Valvular endocarditis in an Angus cow. Hemorrhage is present in the aortic valve cusp (arrows).

Fluorescent antibody tests for Bovine respiratory syncytial virus, Bovine viral diarrhea virus, Bovine herpesvirus 1, and Bovine parainfluenza virus 3 were negative. No cyanide was detected in the heart blood. Testing of eye fluid demonstrated that general chemistry, calcium, magnesium, sodium, chloride, and creatinine were within normal range, while blood urea nitrogen (19 mg/dl), phosphorus (1.8 mg/dl), and potassium (8.0 mg/dl) were higher than normal limits.

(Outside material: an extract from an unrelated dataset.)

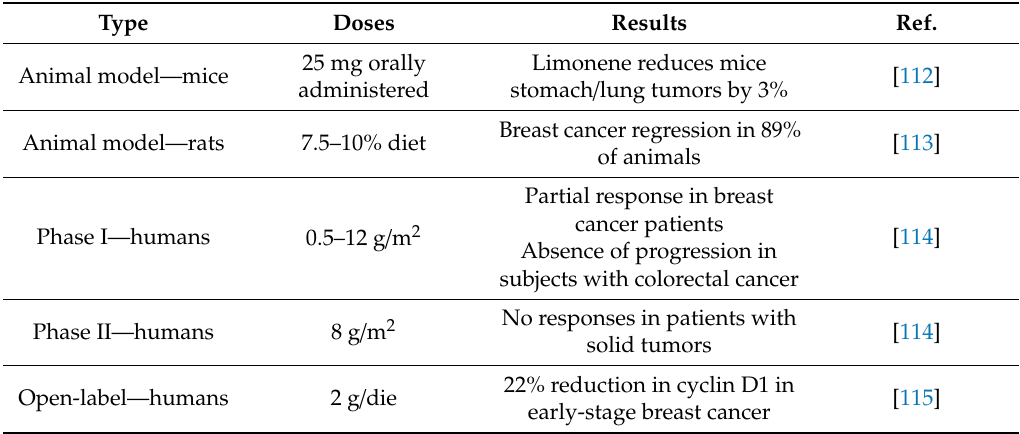
Table 4. Summary of findings of clinical studies and preclinical experiments with animal models about anti-proliferative e ff ects of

In microaerophilic culture, tiny colonies in numerous numbers were detected at 7 days postinoculation of the swab of the cow heart. The isolate was a Gram-negative, very tiny coccobacillus that did not change litmus milk and triple sugar iron agar. The isolate was negative for sulfide-indole-motility medium and also negative for esculin hydrolysis, phenylalanine deaminase, nitrate reduction, and gelatin hydrolysis. The isolate did not produce acid from glycerol, inulin, lactose, maltose, mannose, raffinose, salicin, sorbitol, sucrose, trehalose, glycogen, ribose, and starch. Because of the site of isolation, microaerophilic nature, and biochemical characteristics, the isolate was subjected to 6 different PCR tests targeting the gltA, ribC, ssrA, 16S rRNA, ftsZ, and rpoB genes of Bartonella spp. These PCR reactions showed that the isolate was Bartonella-positive by all 6 examined genes. Sequence analyses provided strong support that the isolate was B. bovis with 100% identity to the type strain of B. bovis in the gltA, ribC, ssrA, and 16S rRNA genes. The ftsZ and rpoB sequences also showed close relatedness to the type strain of B. bovis with 99.9% and 99.6% similarities, respectively.

Bacterial valvular endocarditis is often missed or misdiagnosed and usually not discovered till necropsy or slaughtering. ¹⁰ Bartonella species can cause endocarditis in some other animals and human beings.^3-5 Cattle are thought to be the main reservoir for B. bovis. ⁹ The Angus cow described in the current report from a farm with 150 cattle; none of them showed any clinical signs. The cow was found dead in the field and brought to the UKVDL for necropsy. Because the organism is fastidious and difficult to culture, several enriched liquid and solid media have been reported. ⁵ However, the detection mostly relies on PCR and DNA sequencing methods targeting genes of gltA, ¹² 16SrRNA,^11,14 rpoB, ¹³ ribC, ⁸ ftsZ, ¹⁵ and ssrA. ⁷ In the present study, blood agar media supported the growth of B. bovis. According to a 2006 study, the level of bacteremia was higher in pregnant cows than in nonpregnant cows (P = 0.05), and the level of bacteremia rose during the last two-thirds of gestation (P < 0.001). ⁹ Interestingly, the cow presented herein was also pregnant.

Bartonella bovis has been detected in cattle with endocarditis by PCR, DNA sequencing, and serology.^3,10 However, in these prior studies, the organisms were not isolated in culture, a feature of the current study. Practitioners and pathologists should keep in mind the possibility of Bartonella involvement in endocarditis cases and alert microbiologists to the possibility of Bartonella infections. Microbiologists should also consider incubating culture media beyond the accepted standard period (2–3 days) to enhance the recovery of Bartonella species.